◆ Stored items:
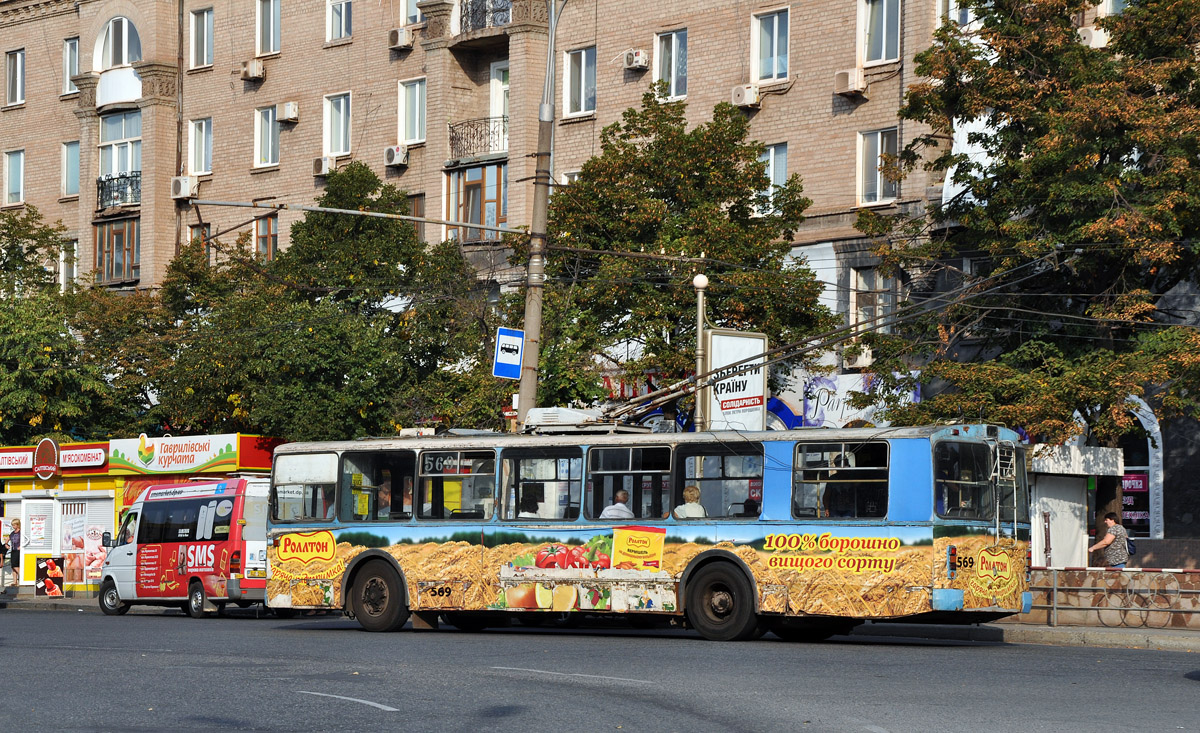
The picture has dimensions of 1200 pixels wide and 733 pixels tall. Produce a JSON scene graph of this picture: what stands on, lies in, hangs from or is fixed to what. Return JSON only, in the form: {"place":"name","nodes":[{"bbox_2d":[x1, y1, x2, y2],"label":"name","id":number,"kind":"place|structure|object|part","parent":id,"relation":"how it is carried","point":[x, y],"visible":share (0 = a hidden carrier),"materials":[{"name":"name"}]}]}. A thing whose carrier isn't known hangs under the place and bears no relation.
{"place":"outdoors","nodes":[
{"label":"outdoors","id":0,"kind":"place"},
{"bbox_2d":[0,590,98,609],"label":"pavement","id":1,"kind":"structure","parent":0,"point":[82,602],"materials":[{"name":"grey stone"}]},
{"bbox_2d":[3,518,21,591],"label":"person","id":2,"kind":"object","parent":1,"relation":"on","point":[16,524],"visible":0.94},
{"bbox_2d":[0,432,285,598],"label":"kiosk","id":3,"kind":"object","parent":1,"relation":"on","point":[10,451],"visible":0.52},
{"bbox_2d":[0,449,33,469],"label":"shop sign","id":4,"kind":"object","parent":3,"relation":"attached to","point":[25,455],"visible":0.93,"materials":[{"name":"red plastic"}]},
{"bbox_2d":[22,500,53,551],"label":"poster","id":5,"kind":"object","parent":3,"relation":"attached to","point":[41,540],"visible":0.89,"materials":[{"name":"white paper"}]},
{"bbox_2d":[33,438,59,480],"label":"round sign","id":6,"kind":"object","parent":3,"relation":"attached to","point":[48,442],"visible":0.98,"materials":[{"name":"red"}]},
{"bbox_2d":[1,441,108,474],"label":"shop sign","id":7,"kind":"object","parent":3,"relation":"attached to","point":[93,464],"visible":0.92,"materials":[{"name":"red plastic"}]},
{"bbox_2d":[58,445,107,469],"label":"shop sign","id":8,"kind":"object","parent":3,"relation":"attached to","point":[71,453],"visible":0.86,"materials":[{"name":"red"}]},
{"bbox_2d":[58,495,114,586],"label":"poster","id":9,"kind":"object","parent":3,"relation":"in","point":[91,531],"visible":0.7,"materials":[{"name":"paper"}]},
{"bbox_2d":[107,433,241,472],"label":"shop sign","id":10,"kind":"object","parent":3,"relation":"attached to","point":[159,451],"visible":0.97,"materials":[{"name":"plastic"}]},
{"bbox_2d":[36,556,64,596],"label":"poster","id":11,"kind":"object","parent":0,"point":[46,584],"visible":0.99,"materials":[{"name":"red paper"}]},
{"bbox_2d":[0,204,152,448],"label":"tree","id":12,"kind":"object","parent":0,"point":[32,362],"visible":0.8,"materials":[{"name":"green plant"}]},
{"bbox_2d":[141,165,504,441],"label":"tree","id":13,"kind":"object","parent":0,"point":[307,330],"visible":0.78,"materials":[{"name":"green plant"}]},
{"bbox_2d":[516,0,558,433],"label":"utility pole","id":14,"kind":"object","parent":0,"point":[526,319],"visible":0.73,"materials":[{"name":"grey concrete"}]},
{"bbox_2d":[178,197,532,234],"label":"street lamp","id":15,"kind":"object","parent":14,"relation":"attached to","point":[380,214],"visible":0.97,"materials":[{"name":"metal"}]},
{"bbox_2d":[493,327,524,378],"label":"bus stop sign","id":16,"kind":"object","parent":14,"relation":"attached to","point":[517,362],"visible":0.95,"materials":[{"name":"blue metal"}]},
{"bbox_2d":[0,0,1198,561],"label":"apartment building","id":17,"kind":"structure","parent":0,"point":[691,105],"materials":[{"name":"brick"}]},
{"bbox_2d":[3,148,23,206],"label":"window","id":18,"kind":"structure","parent":17,"relation":"in","point":[12,190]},
{"bbox_2d":[5,48,24,106],"label":"window","id":19,"kind":"structure","parent":17,"relation":"in","point":[14,59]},
{"bbox_2d":[58,239,77,291],"label":"window","id":20,"kind":"structure","parent":17,"relation":"in","point":[62,266],"materials":[{"name":"white glass"}]},
{"bbox_2d":[61,140,79,196],"label":"window","id":21,"kind":"structure","parent":17,"relation":"in","point":[68,145],"materials":[{"name":"glass"}]},
{"bbox_2d":[62,37,79,95],"label":"window","id":22,"kind":"structure","parent":17,"relation":"in","point":[68,54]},
{"bbox_2d":[93,217,140,285],"label":"window","id":23,"kind":"structure","parent":17,"relation":"in","point":[107,266],"materials":[{"name":"brown wood"}]},
{"bbox_2d":[94,16,140,68],"label":"arched window","id":24,"kind":"structure","parent":17,"relation":"in","point":[107,34],"materials":[{"name":"white"}]},
{"bbox_2d":[95,170,140,209],"label":"balcony railing","id":25,"kind":"object","parent":17,"relation":"attached to","point":[98,188],"visible":0.72,"materials":[{"name":"black metal"}]},
{"bbox_2d":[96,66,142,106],"label":"balcony","id":26,"kind":"structure","parent":17,"relation":"attached to","point":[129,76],"materials":[{"name":"white"}]},
{"bbox_2d":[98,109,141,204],"label":"window","id":27,"kind":"structure","parent":17,"relation":"in","point":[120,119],"materials":[{"name":"glass"}]},
{"bbox_2d":[171,175,197,199],"label":"air conditioner","id":28,"kind":"object","parent":17,"relation":"attached to","point":[183,186],"visible":0.97,"materials":[{"name":"white plastic"}]},
{"bbox_2d":[188,222,210,254],"label":"window","id":29,"kind":"structure","parent":17,"relation":"in","point":[199,232],"materials":[{"name":"brown wood"}]},
{"bbox_2d":[188,117,211,176],"label":"window","id":30,"kind":"structure","parent":17,"relation":"in","point":[201,168],"materials":[{"name":"white"}]},
{"bbox_2d":[189,7,212,68],"label":"window","id":31,"kind":"structure","parent":17,"relation":"in","point":[206,36],"materials":[{"name":"white plastic"}]},
{"bbox_2d":[241,59,265,80],"label":"air conditioner","id":32,"kind":"object","parent":17,"relation":"attached to","point":[253,72],"visible":0.98,"materials":[{"name":"plastic"}]},
{"bbox_2d":[254,211,276,261],"label":"window","id":33,"kind":"structure","parent":17,"relation":"in","point":[269,250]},
{"bbox_2d":[255,104,279,167],"label":"window","id":34,"kind":"structure","parent":17,"relation":"in","point":[269,123],"materials":[{"name":"white plastic"}]},
{"bbox_2d":[256,0,279,55],"label":"window","id":35,"kind":"structure","parent":17,"relation":"in","point":[271,43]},
{"bbox_2d":[278,101,299,122],"label":"air conditioner","id":36,"kind":"object","parent":17,"relation":"attached to","point":[287,116],"visible":0.97,"materials":[{"name":"white plastic"}]},
{"bbox_2d":[313,156,335,175],"label":"air conditioner","id":37,"kind":"object","parent":17,"relation":"attached to","point":[323,170],"visible":0.91,"materials":[{"name":"white plastic"}]},
{"bbox_2d":[324,92,351,157],"label":"window","id":38,"kind":"structure","parent":17,"relation":"in","point":[341,108],"materials":[{"name":"white plastic"}]},
{"bbox_2d":[326,0,352,43],"label":"window","id":39,"kind":"structure","parent":17,"relation":"in","point":[343,23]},
{"bbox_2d":[383,145,409,168],"label":"air conditioner","id":40,"kind":"object","parent":17,"relation":"attached to","point":[393,154],"visible":0.97,"materials":[{"name":"white plastic"}]},
{"bbox_2d":[389,26,414,49],"label":"air conditioner","id":41,"kind":"object","parent":17,"relation":"attached to","point":[400,41],"visible":0.97,"materials":[{"name":"white plastic"}]},
{"bbox_2d":[399,0,421,25],"label":"window","id":42,"kind":"structure","parent":17,"relation":"in","point":[413,12],"materials":[{"name":"white plastic"}]},
{"bbox_2d":[398,78,425,144],"label":"window","id":43,"kind":"structure","parent":17,"relation":"in","point":[409,134],"materials":[{"name":"white"}]},
{"bbox_2d":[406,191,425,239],"label":"window","id":44,"kind":"structure","parent":17,"relation":"in","point":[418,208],"materials":[{"name":"brown"}]},
{"bbox_2d":[446,160,507,240],"label":"window","id":45,"kind":"structure","parent":17,"relation":"attached to","point":[479,186],"materials":[{"name":"brown"}]},
{"bbox_2d":[446,116,508,162],"label":"balcony","id":46,"kind":"structure","parent":17,"relation":"attached to","point":[504,130],"materials":[{"name":"black metal"}]},
{"bbox_2d":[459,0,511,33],"label":"balcony railing","id":47,"kind":"object","parent":17,"relation":"attached to","point":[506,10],"visible":0.61,"materials":[{"name":"black metal"}]},
{"bbox_2d":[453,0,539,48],"label":"balcony","id":48,"kind":"structure","parent":17,"relation":"attached to","point":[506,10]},
{"bbox_2d":[488,61,509,149],"label":"balcony door","id":49,"kind":"structure","parent":17,"relation":"in","point":[501,112],"materials":[{"name":"white plastic"}]},
{"bbox_2d":[563,47,596,115],"label":"window","id":50,"kind":"structure","parent":17,"relation":"in","point":[567,88],"materials":[{"name":"white plastic"}]},
{"bbox_2d":[623,49,648,70],"label":"air conditioner","id":51,"kind":"object","parent":17,"relation":"attached to","point":[630,61],"visible":0.97,"materials":[{"name":"white plastic"}]},
{"bbox_2d":[654,28,686,99],"label":"window","id":52,"kind":"structure","parent":17,"relation":"in","point":[673,45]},
{"bbox_2d":[730,85,760,108],"label":"air conditioner","id":53,"kind":"object","parent":17,"relation":"attached to","point":[750,94],"visible":0.97,"materials":[{"name":"white plastic"}]},
{"bbox_2d":[751,7,789,81],"label":"window","id":54,"kind":"structure","parent":17,"relation":"in","point":[765,54],"materials":[{"name":"glass"}]},
{"bbox_2d":[760,143,787,214],"label":"window","id":55,"kind":"structure","parent":17,"relation":"in","point":[772,154],"materials":[{"name":"glass"}]},
{"bbox_2d":[834,69,865,95],"label":"air conditioner","id":56,"kind":"object","parent":17,"relation":"attached to","point":[849,76],"visible":0.97,"materials":[{"name":"white plastic"}]},
{"bbox_2d":[844,348,873,367],"label":"air conditioner","id":57,"kind":"object","parent":17,"relation":"attached to","point":[865,359],"visible":0.75,"materials":[{"name":"white"}]},
{"bbox_2d":[798,372,922,427],"label":"shop sign","id":58,"kind":"object","parent":17,"relation":"attached to","point":[833,382],"visible":0.56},
{"bbox_2d":[849,268,889,353],"label":"window","id":59,"kind":"structure","parent":17,"relation":"in","point":[860,286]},
{"bbox_2d":[856,127,898,205],"label":"window","id":60,"kind":"structure","parent":17,"relation":"in","point":[878,139],"materials":[{"name":"white plastic"}]},
{"bbox_2d":[860,0,901,64],"label":"window","id":61,"kind":"structure","parent":17,"relation":"in","point":[885,14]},
{"bbox_2d":[937,0,970,29],"label":"window","id":62,"kind":"structure","parent":17,"relation":"in","point":[966,12],"materials":[{"name":"white"}]},
{"bbox_2d":[1077,27,1108,48],"label":"air conditioner","id":63,"kind":"object","parent":17,"relation":"attached to","point":[1088,41],"visible":0.57,"materials":[{"name":"white plastic"}]},
{"bbox_2d":[1121,470,1149,534],"label":"poster","id":64,"kind":"object","parent":17,"relation":"attached to","point":[1137,482],"visible":0.4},
{"bbox_2d":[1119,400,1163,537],"label":"arched window","id":65,"kind":"structure","parent":17,"relation":"in","point":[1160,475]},
{"bbox_2d":[0,603,1199,732],"label":"road","id":66,"kind":"structure","parent":0,"point":[377,716],"materials":[{"name":"grey asphalt"}]},
{"bbox_2d":[95,474,270,618],"label":"red van","id":67,"kind":"object","parent":66,"relation":"on","point":[163,555],"visible":0.77,"materials":[{"name":"red metal"}]},
{"bbox_2d":[276,421,1025,642],"label":"bus","id":68,"kind":"object","parent":66,"relation":"on","point":[517,580],"visible":0.9,"materials":[{"name":"metal"}]},
{"bbox_2d":[271,450,339,521],"label":"bus window","id":69,"kind":"structure","parent":68,"relation":"in","point":[305,457],"materials":[{"name":"glass"}]},
{"label":"wheel","id":70,"kind":"part","parent":68,"relation":"part of","materials":[{"name":"black rubber"}]},
{"bbox_2d":[340,449,418,520],"label":"bus window","id":71,"kind":"structure","parent":68,"relation":"in","point":[395,464],"materials":[{"name":"glass"}]},
{"bbox_2d":[376,482,391,518],"label":"person","id":72,"kind":"object","parent":68,"relation":"in","point":[382,495],"visible":0.45},
{"bbox_2d":[415,448,494,519],"label":"bus window","id":73,"kind":"structure","parent":68,"relation":"in","point":[422,480],"materials":[{"name":"glass"}]},
{"bbox_2d":[517,483,542,517],"label":"person","id":74,"kind":"object","parent":68,"relation":"in","point":[524,506],"visible":0.39},
{"bbox_2d":[498,446,584,519],"label":"bus window","id":75,"kind":"structure","parent":68,"relation":"in","point":[574,453],"materials":[{"name":"glass"}]},
{"label":"windows","id":76,"kind":"part","parent":68,"relation":"part of","materials":[{"name":"glass"}]},
{"bbox_2d":[599,489,633,519],"label":"man","id":77,"kind":"object","parent":68,"relation":"in","point":[612,513],"visible":0.38},
{"bbox_2d":[585,443,671,519],"label":"bus window","id":78,"kind":"structure","parent":68,"relation":"in","point":[666,468],"materials":[{"name":"glass"}]},
{"bbox_2d":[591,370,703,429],"label":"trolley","id":79,"kind":"object","parent":68,"relation":"on","point":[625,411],"visible":0.55,"materials":[{"name":"metal"}]},
{"bbox_2d":[673,484,707,518],"label":"woman","id":80,"kind":"object","parent":68,"relation":"in","point":[691,491],"visible":0.39},
{"bbox_2d":[675,442,763,518],"label":"bus window","id":81,"kind":"structure","parent":68,"relation":"in","point":[747,477],"materials":[{"name":"glass"}]},
{"label":"wheel","id":82,"kind":"part","parent":68,"relation":"part of","materials":[{"name":"black rubber"}]},
{"bbox_2d":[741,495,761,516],"label":"person","id":83,"kind":"object","parent":68,"relation":"in","point":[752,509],"visible":0.25},
{"bbox_2d":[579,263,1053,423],"label":"trolley pole","id":84,"kind":"object","parent":68,"relation":"attached to","point":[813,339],"visible":0.87,"materials":[{"name":"metal"}]},
{"bbox_2d":[791,438,890,519],"label":"bus window","id":85,"kind":"structure","parent":68,"relation":"in","point":[885,455],"materials":[{"name":"glass"}]},
{"bbox_2d":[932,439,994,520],"label":"bus window","id":86,"kind":"structure","parent":68,"relation":"in","point":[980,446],"materials":[{"name":"black glass"}]},
{"bbox_2d":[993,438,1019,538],"label":"ladder","id":87,"kind":"object","parent":68,"relation":"attached to","point":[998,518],"visible":0.77,"materials":[{"name":"silver metal"}]},
{"bbox_2d":[512,91,836,419],"label":"tree","id":88,"kind":"object","parent":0,"point":[713,217],"visible":0.8,"materials":[{"name":"green plant"}]},
{"bbox_2d":[692,271,709,433],"label":"lamp post","id":89,"kind":"object","parent":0,"point":[702,279],"visible":0.5,"materials":[{"name":"metal"}]},
{"bbox_2d":[705,330,767,432],"label":"billboard","id":90,"kind":"object","parent":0,"point":[754,393],"visible":0.77,"materials":[{"name":"white"}]},
{"bbox_2d":[853,620,1198,651],"label":"pavement","id":91,"kind":"structure","parent":0,"point":[1133,633],"materials":[{"name":"grey concrete"}]},
{"bbox_2d":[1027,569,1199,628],"label":"metal railing","id":92,"kind":"object","parent":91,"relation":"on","point":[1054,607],"visible":0.81,"materials":[{"name":"metal"}]},
{"bbox_2d":[852,0,1199,539],"label":"tree","id":93,"kind":"object","parent":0,"point":[995,137],"visible":0.93,"materials":[{"name":"green plant"}]},
{"bbox_2d":[1024,443,1125,566],"label":"kiosk","id":94,"kind":"object","parent":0,"point":[1074,520],"visible":0.59,"materials":[{"name":"white"}]},
{"bbox_2d":[1087,514,1130,567],"label":"woman","id":95,"kind":"object","parent":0,"point":[1101,544],"visible":0.75},
{"bbox_2d":[1125,533,1137,556],"label":"backpack","id":96,"kind":"object","parent":95,"relation":"attached to","point":[1133,549],"visible":0.47,"materials":[{"name":"fabric"}]},
{"bbox_2d":[1022,567,1199,628],"label":"low wall","id":97,"kind":"structure","parent":0,"point":[1070,575],"materials":[{"name":"stone"}]}
]}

◆ Problem details:
Among the records, find every line with the word "nodes" and copy it.

◆ Response:
The picture has dimensions of 1200 pixels wide and 733 pixels tall. Produce a JSON scene graph of this picture: what stands on, lies in, hangs from or is fixed to what. Return JSON only, in the form: {"place":"name","nodes":[{"bbox_2d":[x1, y1, x2, y2],"label":"name","id":number,"kind":"place|structure|object|part","parent":id,"relation":"how it is carried","point":[x, y],"visible":share (0 = a hidden carrier),"materials":[{"name":"name"}]}]}. A thing whose carrier isn't known hangs under the place and bears no relation.
{"place":"outdoors","nodes":[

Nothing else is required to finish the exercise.